- **STUDY MATERIAL**
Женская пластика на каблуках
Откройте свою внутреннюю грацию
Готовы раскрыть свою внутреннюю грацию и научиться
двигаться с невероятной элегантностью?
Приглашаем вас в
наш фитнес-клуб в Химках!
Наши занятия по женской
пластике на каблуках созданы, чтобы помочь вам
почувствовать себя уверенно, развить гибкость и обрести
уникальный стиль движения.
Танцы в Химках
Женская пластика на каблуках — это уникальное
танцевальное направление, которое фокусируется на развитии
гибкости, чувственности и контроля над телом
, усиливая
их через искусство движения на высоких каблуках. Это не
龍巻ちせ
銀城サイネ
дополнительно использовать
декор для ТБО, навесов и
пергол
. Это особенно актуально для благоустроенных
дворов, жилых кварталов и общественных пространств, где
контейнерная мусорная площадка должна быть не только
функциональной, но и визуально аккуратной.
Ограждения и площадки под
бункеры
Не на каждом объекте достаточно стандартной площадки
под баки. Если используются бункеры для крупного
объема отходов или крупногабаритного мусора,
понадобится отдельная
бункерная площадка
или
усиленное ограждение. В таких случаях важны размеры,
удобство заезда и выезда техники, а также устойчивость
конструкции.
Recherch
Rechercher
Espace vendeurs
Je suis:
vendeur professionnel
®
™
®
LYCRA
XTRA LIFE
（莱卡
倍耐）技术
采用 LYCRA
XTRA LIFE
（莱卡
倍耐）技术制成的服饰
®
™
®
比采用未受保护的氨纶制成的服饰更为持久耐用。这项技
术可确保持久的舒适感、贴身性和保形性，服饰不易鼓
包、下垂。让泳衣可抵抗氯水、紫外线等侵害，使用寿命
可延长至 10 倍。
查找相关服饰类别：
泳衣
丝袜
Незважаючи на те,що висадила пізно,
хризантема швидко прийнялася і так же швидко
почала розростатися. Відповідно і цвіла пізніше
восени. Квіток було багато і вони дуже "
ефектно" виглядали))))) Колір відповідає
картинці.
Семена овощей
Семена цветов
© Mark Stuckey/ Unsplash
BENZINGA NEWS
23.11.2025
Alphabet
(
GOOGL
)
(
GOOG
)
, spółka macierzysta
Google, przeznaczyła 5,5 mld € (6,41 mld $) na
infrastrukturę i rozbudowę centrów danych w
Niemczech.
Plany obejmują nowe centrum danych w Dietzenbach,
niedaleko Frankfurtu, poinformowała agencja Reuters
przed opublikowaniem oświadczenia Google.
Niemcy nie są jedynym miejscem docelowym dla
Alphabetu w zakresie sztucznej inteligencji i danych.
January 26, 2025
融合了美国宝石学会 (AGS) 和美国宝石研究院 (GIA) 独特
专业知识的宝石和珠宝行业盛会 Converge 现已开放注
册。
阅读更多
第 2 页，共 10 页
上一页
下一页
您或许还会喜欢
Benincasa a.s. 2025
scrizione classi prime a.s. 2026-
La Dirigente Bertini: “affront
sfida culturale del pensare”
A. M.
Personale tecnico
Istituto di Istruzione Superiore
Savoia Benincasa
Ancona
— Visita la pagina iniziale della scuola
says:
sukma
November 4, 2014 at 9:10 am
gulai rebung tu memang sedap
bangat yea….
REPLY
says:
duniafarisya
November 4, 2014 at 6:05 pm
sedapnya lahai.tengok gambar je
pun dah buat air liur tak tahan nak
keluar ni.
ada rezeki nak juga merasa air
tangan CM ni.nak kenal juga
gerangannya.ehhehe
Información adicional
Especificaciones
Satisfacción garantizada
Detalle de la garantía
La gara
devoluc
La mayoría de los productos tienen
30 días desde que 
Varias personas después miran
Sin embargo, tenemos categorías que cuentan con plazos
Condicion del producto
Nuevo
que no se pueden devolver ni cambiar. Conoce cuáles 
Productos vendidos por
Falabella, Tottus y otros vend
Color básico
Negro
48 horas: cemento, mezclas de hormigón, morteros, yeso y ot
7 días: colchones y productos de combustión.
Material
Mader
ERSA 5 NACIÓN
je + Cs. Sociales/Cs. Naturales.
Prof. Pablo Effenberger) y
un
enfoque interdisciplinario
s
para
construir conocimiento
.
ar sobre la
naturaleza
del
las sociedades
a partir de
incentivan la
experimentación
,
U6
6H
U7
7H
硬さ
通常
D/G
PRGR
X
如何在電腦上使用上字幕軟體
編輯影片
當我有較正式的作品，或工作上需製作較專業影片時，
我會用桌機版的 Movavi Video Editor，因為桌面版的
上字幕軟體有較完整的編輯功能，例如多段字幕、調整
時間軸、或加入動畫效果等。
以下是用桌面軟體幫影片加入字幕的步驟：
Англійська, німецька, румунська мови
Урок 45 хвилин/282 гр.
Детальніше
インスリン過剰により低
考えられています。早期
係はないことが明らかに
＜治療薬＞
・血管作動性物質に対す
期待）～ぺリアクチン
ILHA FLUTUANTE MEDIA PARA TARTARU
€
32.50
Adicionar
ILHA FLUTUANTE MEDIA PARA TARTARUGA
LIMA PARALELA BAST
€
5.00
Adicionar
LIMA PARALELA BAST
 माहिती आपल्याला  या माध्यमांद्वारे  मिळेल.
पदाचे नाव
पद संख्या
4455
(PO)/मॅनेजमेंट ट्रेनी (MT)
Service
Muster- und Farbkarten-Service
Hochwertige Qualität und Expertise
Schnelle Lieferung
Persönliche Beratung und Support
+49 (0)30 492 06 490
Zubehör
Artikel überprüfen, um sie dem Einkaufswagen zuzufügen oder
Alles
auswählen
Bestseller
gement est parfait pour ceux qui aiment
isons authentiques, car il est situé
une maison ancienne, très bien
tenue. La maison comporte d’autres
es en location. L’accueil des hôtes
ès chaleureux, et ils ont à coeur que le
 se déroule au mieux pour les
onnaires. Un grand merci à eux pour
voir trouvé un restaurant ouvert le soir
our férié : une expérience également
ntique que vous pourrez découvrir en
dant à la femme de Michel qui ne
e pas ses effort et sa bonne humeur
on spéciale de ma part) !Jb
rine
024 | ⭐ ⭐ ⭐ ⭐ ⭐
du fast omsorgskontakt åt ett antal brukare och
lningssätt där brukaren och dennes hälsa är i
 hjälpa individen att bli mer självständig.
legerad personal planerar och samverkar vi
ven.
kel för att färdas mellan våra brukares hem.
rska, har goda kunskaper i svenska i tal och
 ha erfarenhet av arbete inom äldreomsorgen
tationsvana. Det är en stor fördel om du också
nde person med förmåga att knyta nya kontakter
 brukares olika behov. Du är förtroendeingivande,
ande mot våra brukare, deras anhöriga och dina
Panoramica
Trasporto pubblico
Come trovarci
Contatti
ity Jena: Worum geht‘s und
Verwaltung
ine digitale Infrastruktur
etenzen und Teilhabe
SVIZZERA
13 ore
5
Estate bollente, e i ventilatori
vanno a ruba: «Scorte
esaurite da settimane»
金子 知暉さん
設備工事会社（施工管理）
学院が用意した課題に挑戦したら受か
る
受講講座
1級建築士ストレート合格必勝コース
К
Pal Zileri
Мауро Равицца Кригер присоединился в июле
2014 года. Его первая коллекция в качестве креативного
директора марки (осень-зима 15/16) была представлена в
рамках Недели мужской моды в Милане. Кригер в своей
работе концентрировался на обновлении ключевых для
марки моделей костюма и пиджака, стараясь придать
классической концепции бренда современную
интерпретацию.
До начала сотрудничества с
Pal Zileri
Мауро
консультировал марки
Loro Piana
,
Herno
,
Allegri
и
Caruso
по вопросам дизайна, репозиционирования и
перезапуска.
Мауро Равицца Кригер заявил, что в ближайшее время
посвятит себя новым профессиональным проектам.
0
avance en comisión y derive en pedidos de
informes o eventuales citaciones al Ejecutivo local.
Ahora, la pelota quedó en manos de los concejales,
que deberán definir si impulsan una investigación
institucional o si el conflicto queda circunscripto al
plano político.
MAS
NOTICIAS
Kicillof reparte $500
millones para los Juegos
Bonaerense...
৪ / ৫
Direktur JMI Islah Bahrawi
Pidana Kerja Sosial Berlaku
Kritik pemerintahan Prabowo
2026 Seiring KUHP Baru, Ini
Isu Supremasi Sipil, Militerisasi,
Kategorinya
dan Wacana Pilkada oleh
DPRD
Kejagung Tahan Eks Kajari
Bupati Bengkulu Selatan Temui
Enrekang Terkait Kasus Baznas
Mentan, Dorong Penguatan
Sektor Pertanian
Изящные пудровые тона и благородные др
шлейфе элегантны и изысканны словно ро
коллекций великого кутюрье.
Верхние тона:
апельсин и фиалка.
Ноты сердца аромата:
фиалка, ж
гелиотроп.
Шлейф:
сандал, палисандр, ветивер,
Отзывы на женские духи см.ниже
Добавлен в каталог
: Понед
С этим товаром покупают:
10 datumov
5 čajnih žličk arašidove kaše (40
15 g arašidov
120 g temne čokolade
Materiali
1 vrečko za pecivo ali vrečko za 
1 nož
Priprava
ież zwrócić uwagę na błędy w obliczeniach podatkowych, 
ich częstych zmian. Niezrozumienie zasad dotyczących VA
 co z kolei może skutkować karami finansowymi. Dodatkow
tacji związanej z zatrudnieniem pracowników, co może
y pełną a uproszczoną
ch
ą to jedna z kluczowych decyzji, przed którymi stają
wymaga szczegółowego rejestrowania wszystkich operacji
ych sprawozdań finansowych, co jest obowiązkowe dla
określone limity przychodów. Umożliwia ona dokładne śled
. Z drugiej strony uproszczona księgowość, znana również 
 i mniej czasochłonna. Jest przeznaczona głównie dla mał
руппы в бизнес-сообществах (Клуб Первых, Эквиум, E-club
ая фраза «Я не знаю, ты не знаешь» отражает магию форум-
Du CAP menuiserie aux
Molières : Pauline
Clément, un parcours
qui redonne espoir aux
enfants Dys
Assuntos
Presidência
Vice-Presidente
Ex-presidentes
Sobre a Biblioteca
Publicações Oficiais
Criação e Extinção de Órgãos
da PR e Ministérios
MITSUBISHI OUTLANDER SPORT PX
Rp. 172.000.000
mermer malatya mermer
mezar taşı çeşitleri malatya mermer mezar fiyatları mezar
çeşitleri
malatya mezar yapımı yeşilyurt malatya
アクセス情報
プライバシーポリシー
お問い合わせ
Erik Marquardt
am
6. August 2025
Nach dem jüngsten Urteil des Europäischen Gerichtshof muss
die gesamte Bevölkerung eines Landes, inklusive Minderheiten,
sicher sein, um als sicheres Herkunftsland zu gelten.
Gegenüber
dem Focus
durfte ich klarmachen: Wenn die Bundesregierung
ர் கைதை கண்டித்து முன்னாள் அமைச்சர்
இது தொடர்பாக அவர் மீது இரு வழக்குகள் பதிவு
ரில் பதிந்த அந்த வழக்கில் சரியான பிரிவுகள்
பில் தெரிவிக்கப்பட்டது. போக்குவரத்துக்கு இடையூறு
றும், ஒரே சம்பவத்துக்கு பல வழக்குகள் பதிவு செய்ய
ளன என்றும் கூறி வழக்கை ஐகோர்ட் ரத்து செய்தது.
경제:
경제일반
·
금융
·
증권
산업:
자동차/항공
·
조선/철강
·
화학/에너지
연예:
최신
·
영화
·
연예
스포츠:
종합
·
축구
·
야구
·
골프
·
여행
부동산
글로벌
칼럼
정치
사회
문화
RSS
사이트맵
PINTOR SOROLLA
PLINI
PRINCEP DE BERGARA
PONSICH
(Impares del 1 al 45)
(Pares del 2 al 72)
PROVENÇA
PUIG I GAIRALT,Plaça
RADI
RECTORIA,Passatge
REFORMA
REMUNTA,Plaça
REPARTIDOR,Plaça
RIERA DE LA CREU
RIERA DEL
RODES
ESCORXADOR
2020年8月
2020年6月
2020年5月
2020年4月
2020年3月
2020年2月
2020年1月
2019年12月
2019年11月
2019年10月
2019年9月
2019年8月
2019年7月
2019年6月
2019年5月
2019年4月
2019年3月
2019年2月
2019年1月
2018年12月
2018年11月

- **EXERCISE INSTRUCTIONS**
Each line of the records with the word "danych" in it is to be copied.

- **ANSWER FOR THIS EXERCISE**
infrastrukturę i rozbudowę centrów danych w
Plany obejmują nowe centrum danych w Dietzenbach,
Alphabetu w zakresie sztucznej inteligencji i danych.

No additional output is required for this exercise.